Last night, February 28, 2019, the State of Texas executed Billie Wayne Coble. At 70 years of age, he was the oldest person put to death here since Texas resumed executions in 1982. He spent nearly 30 years on death row.
Coble was convicted and sentenced to death for killing his in-laws, Robert and Zelda Vicha, and their son, police Sergeant Bobby Vicha, in 1989 at the family’s home in Axtell, 14 miles northeast of Waco (McLennan County).
According to the Texas Tribune, “during the execution, Coble’s son began pounding on the glass of the death chamber and, after an interaction with officers in the room, he and his son were removed from the viewing room and taken to the Walker County jail, arrested on charges of resisting arrest.”
Coble was the second person put to death in Texas in 2019 and the third nationwide this year. There are currently five executions scheduled to take place in Texas through September.
Read our original post below.
… if Coble’s execution goes forward, he will be killed not for who he is or for what he’s been convicted of, but because of the testimonies of so-called ‘experts’ whose testimony can be summed up in two words: unreliable junk.https://www.aclu.org/blog/capital-punishment/texas-planning-execution-based-fraudulent-testimony
So writes ACLU attorney Brian Stull in a powerful blog post about the case of Billie Wayne Coble, who is scheduled to be put to death tonight, February 28, 2019. He was convicted and sentenced to death for killing his in-laws, Robert and Zelda Vicha, and their son, police Sergeant Bobby Vicha, in 1989 at the family’s home in Axtell, 14 miles northeast of Waco (McLennan County). According to the Texas Tribune, Coble is one of nearly 30 inmates who have lived on Texas’ death row for more than 25 years. If he is put to death this evening, he will be the oldest person executed by the State of Texas since 1982.
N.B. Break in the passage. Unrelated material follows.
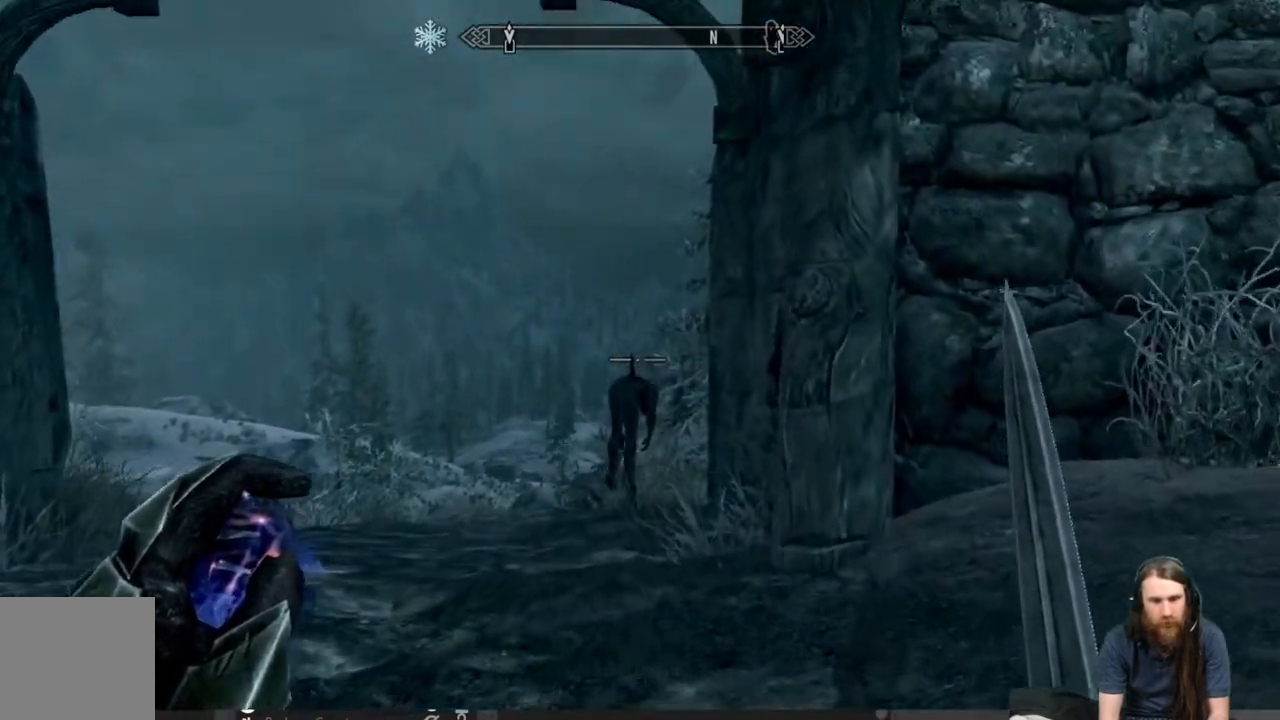
{"buttons": [], "left_stick": "up", "right_stick": "center", "events": [[283, "right_stick", "down"], [483, "right_stick", "center"]]}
Coble’s 2007 appeal to the U.S. Fifth Circuit Court of Appeals resulted in the dismissal of his death sentence. After a new punishment hearing in 2008, a jury re-sentenced him to death.
Coble’s defense team argued that the expert witness called to testify regarding future dangerousness in his 1990 trial and 2008 re-trial could not account for his methodology, “nor could he cite even one authority or article that supported it,” according to the Houston Chronicle.
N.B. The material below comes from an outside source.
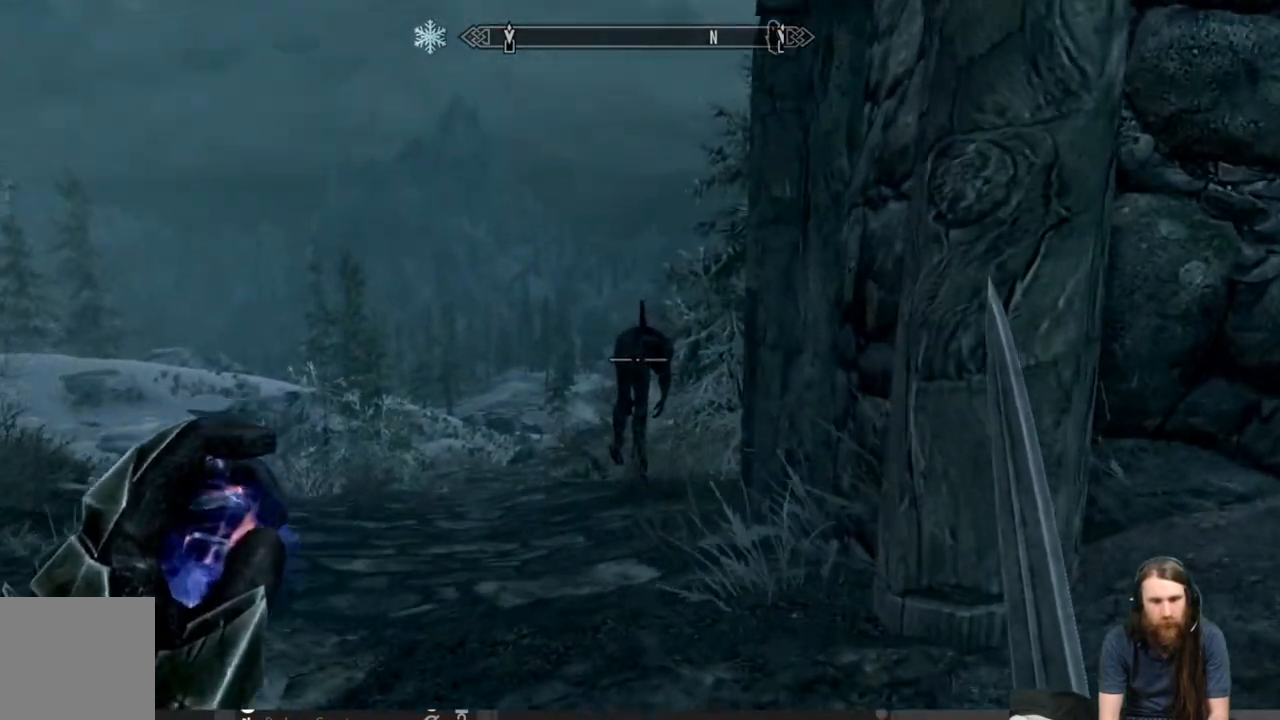
{"buttons": [], "left_stick": "up", "right_stick": "center", "events": [[317, "right_stick", "down"], [467, "right_stick", "center"]]}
Coble’s current attorney has filed a petition with the U.S. Supreme Court, claiming the Justices’ 2018 ruling in McCoy v. Louisiana should apply to this case. That decision “overturned a Louisiana inmate’s death sentence because the inmate’s lawyer – hoping to save his client’s life – had told the jury that the inmate was guilty, even though the inmate had expressly objected to that strategy,” according to SCOTUSblog. Coble similarly objected to his trial attorneys’ strategy.
Read more about this latest filing and Coble’s case in the Texas Tribune.
If his execution proceeds, Coble will be the second person put to death in the State of Texas in 2019 and the third nationwide.